Conventional wisdom says scientists should stay out of politics. Unfortunately, politics can’t seem to stay out of science. It’s becoming increasingly clear that we need more scientists to run for—and win—elected office. Thankfully, more and more scientists seem to be stepping up to the plate.
On evolution, the Texas school board is slated to go yet another round on whether or not biology teachers should be forced to undermine students’ understanding of evolution.
Rep. Marcia Blackburn (R-Tenn.) has peppered fetal tissue researchers with subpoenas as part of an investigation targeting Planned Parenthood, causing at least one scientist to have to halt his work for a year.
In Arizona, former state senator and now-Congressman Andrew Biggs (R) leaned on Arizona State University to deny a psychologist tenure. He didn’t like how medical marijuana advocates were citing her research on veterans with post-traumatic stress disorder who self-medicate with cannabis.
And then there’s President Donald Trump, who not only calls climate change a hoax, but who has also spread discredited fears about life-saving vaccines. Medical researchers were rightfully worried when he met with noted anti-vaxxer Robert F. Kennedy Jr., who suggested the administration would amplify his views.
Clearly, we’d benefit from having more scientists in office.
We actually don’t know how many there are out there among the roughly 500,000 elected positions nationwide. But in Congress, at least, Bill Foster (D-Ill.), a physicist by training, is the only PhD researcher.

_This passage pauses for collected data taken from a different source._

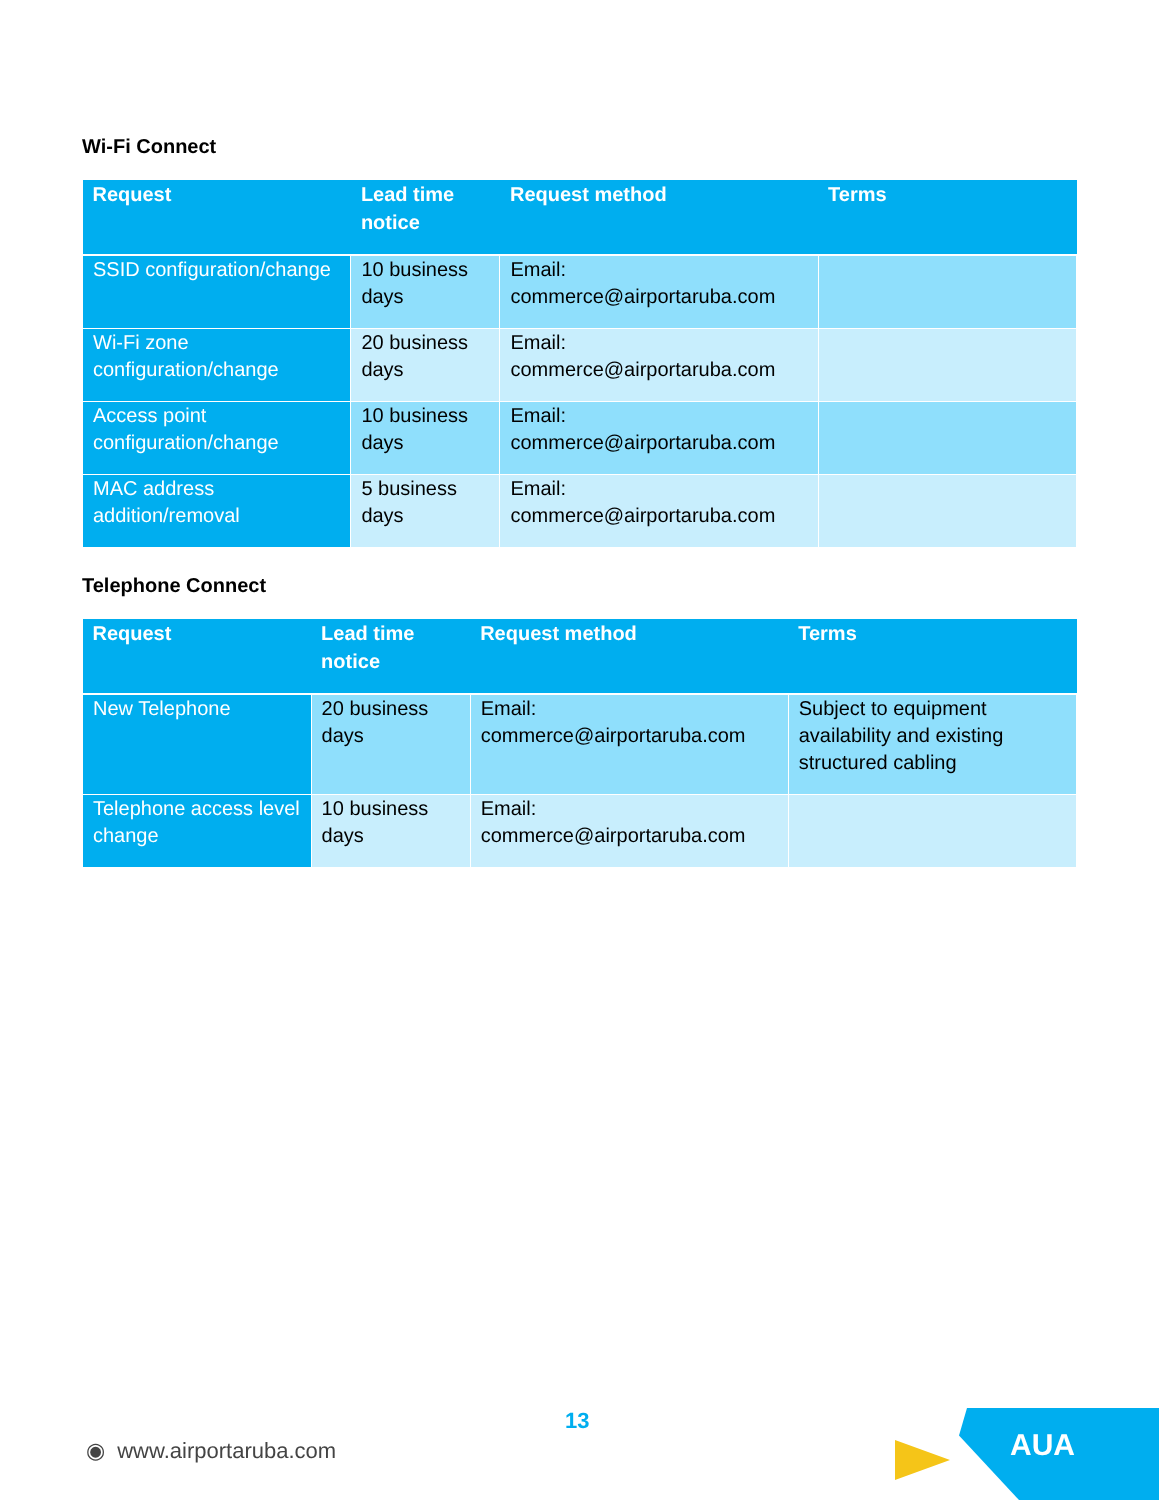Wi-Fi Connect
| Request | Lead time notice | Request method | Terms |
| --- | --- | --- | --- |
| SSID configuration/change | 10 business days | Email: commerce@airportaruba.com | |
| Wi-Fi zone configuration/change | 20 business days | Email: commerce@airportaruba.com | |
| Access point configuration/change | 10 business days | Email: commerce@airportaruba.com | |
| MAC address addition/removal | 5 business days | Email: commerce@airportaruba.com | |
Telephone Connect
| Request | Lead time notice | Request method | Terms |
| --- | --- | --- | --- |
| New Telephone | 20 business days | Email: commerce@airportaruba.com | Subject to equipment availability and existing structured cabling |
| Telephone access level change | 10 business days | Email: commerce@airportaruba.com | |
13
◉ www.airportaruba.com AUA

We’re “entering into a new period where getting the facts wrong is no longer disqualifying,” he told Ars, “and we need more scientists to speak up. Any scientist knows that if you say something you know to be false, it will end your career. And that used to be the case in politics.”
An erosion of trust
Scientists have made great strides in communications work in the past few years. But given our current predicament, many are looking at engaging in politics explicitly, from protest, to joining political parties, to pounding the pavement for candidates, and, ultimately, running for office themselves.
This isn’t something scientists are used to thinking about. But the Cold War, trust-the-experts consensus in Washington—and in the rest of the nation—has eroded. Big corporations and extreme ideologues have popularized alternative expertise and “alternative facts” to push their agendas. While this has been a problem for a long time, professional reporters and editors who put a credibility filter on the news are still important but have lost influence to hardliner sites like Breitbart and conspiracy theorists like Alex Jones, who has more YouTube subscribers, at 2 million, than NASA.
The good news is that scientists are still widely respected and trusted by the public at large. Since the election, I’ve seen scientists rally and march, something it’s hard for me to imagine researchers doing just ten years ago. And I’ve heard the non-scientists around them yell out “Yay science!” in response to seeing researchers sporting lab coats and signs.